Diagnosis of facial artery aneurysms is based primarily on imaging, in particular Doppler ultrasound, and CT angiography [1, 5]. Therapeutic management remains poorly described [4]. Surgical resection, ligation, and embolization are the main options. However, surgical resection may be associated with a risk of hemorrhage and facial nerve injury, whereas embolization may result in recanalization, leading to recurrence [9].

Of the previously reported cases, five patients underwent surgical resection alone [1, 3–6]. Two patients underwent endovascular treatment because of the large aneurysm size and the high risk of facial nerve injury with surgical resection, which is more indicated in patients at high operative risk, particularly for hemorrhage in elderly subjects [2, 8]. One patient underwent surgical resection preceded by internal trapping to prevent intraoperative bleeding [7]. One patient underwent secondary surgical resection after failed embolization [9].

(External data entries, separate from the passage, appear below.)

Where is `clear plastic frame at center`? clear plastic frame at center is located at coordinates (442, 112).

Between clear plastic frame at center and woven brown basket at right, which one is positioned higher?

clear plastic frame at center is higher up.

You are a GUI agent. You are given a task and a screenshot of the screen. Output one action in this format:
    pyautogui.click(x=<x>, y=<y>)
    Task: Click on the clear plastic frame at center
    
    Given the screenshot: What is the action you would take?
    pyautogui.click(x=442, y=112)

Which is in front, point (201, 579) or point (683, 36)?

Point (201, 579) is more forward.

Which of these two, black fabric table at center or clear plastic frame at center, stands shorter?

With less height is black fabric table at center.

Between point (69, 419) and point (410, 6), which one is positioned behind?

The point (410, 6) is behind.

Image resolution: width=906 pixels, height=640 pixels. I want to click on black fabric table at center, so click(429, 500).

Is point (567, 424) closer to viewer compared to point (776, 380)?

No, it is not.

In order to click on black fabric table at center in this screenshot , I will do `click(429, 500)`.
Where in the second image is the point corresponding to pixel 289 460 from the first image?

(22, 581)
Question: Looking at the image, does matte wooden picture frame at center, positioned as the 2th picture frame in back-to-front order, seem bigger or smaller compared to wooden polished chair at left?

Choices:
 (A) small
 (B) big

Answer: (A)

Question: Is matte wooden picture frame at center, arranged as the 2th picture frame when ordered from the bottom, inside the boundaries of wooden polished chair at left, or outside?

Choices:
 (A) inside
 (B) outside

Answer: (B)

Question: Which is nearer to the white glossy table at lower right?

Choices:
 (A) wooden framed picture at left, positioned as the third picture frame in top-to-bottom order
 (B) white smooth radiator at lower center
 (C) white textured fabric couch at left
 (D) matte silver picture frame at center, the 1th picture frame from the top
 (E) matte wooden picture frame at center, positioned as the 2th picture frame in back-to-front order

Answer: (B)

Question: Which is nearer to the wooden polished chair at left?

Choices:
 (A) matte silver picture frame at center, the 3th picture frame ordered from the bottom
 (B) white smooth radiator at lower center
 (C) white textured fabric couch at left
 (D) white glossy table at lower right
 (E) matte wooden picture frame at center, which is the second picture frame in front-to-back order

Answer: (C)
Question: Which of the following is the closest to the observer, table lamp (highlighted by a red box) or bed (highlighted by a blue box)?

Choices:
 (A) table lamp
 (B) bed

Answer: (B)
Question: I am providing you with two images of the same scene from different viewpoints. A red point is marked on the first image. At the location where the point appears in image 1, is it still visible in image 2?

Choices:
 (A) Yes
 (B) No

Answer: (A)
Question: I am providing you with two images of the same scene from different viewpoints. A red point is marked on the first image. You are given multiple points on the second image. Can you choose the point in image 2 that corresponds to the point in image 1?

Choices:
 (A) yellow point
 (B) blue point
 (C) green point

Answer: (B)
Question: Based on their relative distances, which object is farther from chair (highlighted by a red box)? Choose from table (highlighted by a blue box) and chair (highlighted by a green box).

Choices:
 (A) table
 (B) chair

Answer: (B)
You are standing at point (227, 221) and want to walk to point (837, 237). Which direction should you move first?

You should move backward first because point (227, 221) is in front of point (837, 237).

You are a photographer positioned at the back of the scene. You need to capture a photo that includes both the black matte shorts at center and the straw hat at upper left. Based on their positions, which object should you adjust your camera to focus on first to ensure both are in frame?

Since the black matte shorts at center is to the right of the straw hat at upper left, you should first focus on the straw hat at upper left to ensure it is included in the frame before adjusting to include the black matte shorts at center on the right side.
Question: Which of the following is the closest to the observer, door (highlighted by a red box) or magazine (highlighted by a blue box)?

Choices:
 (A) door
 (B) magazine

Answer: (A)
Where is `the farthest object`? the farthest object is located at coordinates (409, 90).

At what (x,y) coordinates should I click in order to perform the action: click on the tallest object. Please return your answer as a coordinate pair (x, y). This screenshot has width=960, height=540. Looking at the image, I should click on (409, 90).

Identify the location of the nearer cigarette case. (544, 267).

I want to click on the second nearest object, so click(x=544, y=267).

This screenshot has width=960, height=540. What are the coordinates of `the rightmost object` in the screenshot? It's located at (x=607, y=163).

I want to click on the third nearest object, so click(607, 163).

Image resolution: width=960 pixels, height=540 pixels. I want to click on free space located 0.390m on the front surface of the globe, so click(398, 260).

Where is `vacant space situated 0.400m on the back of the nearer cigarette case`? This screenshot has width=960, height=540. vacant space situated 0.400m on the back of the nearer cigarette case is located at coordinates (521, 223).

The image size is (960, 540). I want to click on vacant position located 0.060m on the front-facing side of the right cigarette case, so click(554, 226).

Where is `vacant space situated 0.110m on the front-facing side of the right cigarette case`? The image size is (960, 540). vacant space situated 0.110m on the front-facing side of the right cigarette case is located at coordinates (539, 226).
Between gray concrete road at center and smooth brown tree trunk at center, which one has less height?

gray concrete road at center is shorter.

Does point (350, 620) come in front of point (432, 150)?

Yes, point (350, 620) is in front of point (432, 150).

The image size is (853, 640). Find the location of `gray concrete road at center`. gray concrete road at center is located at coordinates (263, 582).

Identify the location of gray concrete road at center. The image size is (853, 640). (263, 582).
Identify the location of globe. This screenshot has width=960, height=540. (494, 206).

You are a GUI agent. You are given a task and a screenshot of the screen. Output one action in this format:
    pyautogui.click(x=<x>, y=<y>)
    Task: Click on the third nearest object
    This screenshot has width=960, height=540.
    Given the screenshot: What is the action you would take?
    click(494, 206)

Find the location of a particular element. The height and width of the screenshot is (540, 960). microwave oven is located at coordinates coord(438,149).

In our sub-Saharan context, surgical resection proved to be a reliable and safe treatment for facial artery aneurysms, with no complications or recurrences at 5 years’ follow-up. This experience highlights the importance of individualized evaluation and adequate surgical resources for the management of arterial aneurysms in Africa.

Conclusion

Facial artery aneurysms are very rare. Diagnosis is based on clinical examination and radiological investigations (Doppler ultrasound and CT angiography). Surgical resection remains a reliable treatment option, offering good outcomes when conditions permit. However, the management of facial artery aneurysms must be individualized, considering the risks and benefits of surgical resection, ligation, or embolization.

Conflict of interest statement

The authors report no conflicts of interest. Written informed consent was obtained from the patient for the publication of this case report and accompanying images.

Funding

No financial support was received for this study.